_Required work_.
Starting at the first line of the records and ending at the line containing "foi na Praça", rewrite those lines with "Praça" renamed to "Avenida" wherever it occurs, leaving everything else unchanged.

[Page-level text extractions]
- - - - - - -

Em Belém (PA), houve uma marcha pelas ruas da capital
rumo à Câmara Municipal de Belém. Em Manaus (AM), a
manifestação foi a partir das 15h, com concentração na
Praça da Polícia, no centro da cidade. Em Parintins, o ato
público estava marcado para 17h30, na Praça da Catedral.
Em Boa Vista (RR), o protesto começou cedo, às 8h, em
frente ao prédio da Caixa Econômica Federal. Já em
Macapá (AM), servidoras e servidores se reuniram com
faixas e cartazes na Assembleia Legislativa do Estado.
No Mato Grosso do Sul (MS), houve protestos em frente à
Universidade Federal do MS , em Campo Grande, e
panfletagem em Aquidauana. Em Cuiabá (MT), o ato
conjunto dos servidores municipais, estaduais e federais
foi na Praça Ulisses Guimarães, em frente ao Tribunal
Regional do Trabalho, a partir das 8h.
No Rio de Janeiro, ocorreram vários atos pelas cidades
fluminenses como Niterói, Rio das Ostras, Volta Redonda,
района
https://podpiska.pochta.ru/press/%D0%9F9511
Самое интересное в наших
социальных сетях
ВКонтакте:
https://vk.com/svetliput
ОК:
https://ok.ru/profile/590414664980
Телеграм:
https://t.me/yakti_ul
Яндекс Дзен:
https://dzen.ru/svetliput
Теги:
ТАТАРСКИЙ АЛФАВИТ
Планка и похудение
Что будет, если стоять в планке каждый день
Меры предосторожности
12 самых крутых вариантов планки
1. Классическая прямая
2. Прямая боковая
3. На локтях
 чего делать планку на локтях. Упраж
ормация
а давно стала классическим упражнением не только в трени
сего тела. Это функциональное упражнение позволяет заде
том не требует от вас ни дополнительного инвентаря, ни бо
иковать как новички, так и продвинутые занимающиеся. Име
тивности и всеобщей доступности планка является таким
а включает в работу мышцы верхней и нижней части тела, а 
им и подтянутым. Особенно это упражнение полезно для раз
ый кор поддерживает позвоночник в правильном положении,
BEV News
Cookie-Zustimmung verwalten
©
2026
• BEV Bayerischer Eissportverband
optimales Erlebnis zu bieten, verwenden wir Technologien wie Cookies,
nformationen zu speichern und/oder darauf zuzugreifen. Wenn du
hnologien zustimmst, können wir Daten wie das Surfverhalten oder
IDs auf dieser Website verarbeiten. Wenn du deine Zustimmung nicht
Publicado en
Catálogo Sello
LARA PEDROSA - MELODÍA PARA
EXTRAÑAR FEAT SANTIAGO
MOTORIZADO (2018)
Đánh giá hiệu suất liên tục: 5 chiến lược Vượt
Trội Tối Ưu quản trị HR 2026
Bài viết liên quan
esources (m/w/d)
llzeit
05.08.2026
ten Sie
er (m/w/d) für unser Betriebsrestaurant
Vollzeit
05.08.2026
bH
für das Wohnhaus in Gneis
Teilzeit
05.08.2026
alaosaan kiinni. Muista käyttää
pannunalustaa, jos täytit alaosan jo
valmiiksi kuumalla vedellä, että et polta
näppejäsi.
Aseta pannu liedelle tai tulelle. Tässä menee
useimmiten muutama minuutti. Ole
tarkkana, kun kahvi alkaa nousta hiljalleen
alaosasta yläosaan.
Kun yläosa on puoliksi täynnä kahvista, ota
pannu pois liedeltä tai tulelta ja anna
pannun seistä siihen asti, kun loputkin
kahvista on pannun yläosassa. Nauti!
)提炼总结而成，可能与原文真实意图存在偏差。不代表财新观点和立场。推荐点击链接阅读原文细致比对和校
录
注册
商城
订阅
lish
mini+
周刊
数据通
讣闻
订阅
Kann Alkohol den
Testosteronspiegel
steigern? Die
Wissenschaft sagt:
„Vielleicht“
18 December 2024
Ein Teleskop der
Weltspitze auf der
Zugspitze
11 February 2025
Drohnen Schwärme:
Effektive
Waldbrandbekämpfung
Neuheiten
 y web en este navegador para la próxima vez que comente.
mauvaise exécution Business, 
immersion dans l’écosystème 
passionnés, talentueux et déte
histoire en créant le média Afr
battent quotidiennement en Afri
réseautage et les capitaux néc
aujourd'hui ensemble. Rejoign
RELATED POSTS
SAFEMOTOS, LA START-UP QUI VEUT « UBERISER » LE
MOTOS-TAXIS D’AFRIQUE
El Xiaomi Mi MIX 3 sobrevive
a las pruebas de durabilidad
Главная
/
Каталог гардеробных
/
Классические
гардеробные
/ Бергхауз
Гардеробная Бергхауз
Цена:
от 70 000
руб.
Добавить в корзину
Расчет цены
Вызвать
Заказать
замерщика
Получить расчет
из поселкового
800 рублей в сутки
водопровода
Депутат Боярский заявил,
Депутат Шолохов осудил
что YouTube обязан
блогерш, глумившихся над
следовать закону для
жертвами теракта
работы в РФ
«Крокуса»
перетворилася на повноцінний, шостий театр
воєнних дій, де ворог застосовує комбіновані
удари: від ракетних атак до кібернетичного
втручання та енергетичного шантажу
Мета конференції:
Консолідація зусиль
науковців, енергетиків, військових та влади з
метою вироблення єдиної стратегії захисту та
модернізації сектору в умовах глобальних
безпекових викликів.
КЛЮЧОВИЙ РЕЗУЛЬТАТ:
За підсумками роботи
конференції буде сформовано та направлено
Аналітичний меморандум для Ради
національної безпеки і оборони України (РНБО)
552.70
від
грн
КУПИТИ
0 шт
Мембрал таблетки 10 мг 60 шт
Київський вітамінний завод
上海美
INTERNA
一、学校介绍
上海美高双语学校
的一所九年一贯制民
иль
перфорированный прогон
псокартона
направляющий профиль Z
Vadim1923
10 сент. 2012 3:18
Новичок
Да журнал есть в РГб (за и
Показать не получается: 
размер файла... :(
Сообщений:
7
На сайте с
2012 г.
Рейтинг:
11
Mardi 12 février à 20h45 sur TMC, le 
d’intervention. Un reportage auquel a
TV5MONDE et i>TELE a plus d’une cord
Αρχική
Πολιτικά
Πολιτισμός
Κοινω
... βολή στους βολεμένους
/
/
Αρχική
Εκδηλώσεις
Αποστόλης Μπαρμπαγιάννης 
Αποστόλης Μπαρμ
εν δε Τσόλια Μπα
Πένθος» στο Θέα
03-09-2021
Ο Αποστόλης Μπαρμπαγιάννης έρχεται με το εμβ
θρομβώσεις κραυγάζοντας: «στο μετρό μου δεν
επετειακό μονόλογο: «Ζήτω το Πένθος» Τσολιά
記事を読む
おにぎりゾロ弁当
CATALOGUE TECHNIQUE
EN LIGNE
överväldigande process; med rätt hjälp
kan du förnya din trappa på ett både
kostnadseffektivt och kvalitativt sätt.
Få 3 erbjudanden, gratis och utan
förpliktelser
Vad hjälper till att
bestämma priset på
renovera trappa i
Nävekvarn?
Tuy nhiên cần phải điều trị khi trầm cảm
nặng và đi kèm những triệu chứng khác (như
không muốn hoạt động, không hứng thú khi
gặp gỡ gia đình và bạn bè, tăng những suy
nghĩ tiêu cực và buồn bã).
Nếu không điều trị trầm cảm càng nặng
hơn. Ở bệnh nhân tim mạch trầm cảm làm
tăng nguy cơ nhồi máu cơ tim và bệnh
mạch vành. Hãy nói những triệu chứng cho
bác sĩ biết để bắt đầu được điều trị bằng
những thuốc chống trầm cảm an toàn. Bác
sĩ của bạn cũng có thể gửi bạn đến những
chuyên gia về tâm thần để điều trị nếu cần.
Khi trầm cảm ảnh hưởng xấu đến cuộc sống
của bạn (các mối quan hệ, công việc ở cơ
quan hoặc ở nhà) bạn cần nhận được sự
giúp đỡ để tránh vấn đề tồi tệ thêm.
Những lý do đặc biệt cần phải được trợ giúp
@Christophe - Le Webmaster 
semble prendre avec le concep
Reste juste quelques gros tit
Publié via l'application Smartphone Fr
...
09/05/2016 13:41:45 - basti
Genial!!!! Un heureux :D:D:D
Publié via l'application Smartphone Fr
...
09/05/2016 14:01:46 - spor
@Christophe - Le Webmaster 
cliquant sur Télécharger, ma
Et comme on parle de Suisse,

- - - - - - -

_Output for this exercise_.
Em Belém (PA), houve uma marcha pelas ruas da capital
rumo à Câmara Municipal de Belém. Em Manaus (AM), a
manifestação foi a partir das 15h, com concentração na
Avenida da Polícia, no centro da cidade. Em Parintins, o ato
público estava marcado para 17h30, na Avenida da Catedral.
Em Boa Vista (RR), o protesto começou cedo, às 8h, em
frente ao prédio da Caixa Econômica Federal. Já em
Macapá (AM), servidoras e servidores se reuniram com
faixas e cartazes na Assembleia Legislativa do Estado.
No Mato Grosso do Sul (MS), houve protestos em frente à
Universidade Federal do MS , em Campo Grande, e
panfletagem em Aquidauana. Em Cuiabá (MT), o ato
conjunto dos servidores municipais, estaduais e federais
foi na Avenida Ulisses Guimarães, em frente ao Tribunal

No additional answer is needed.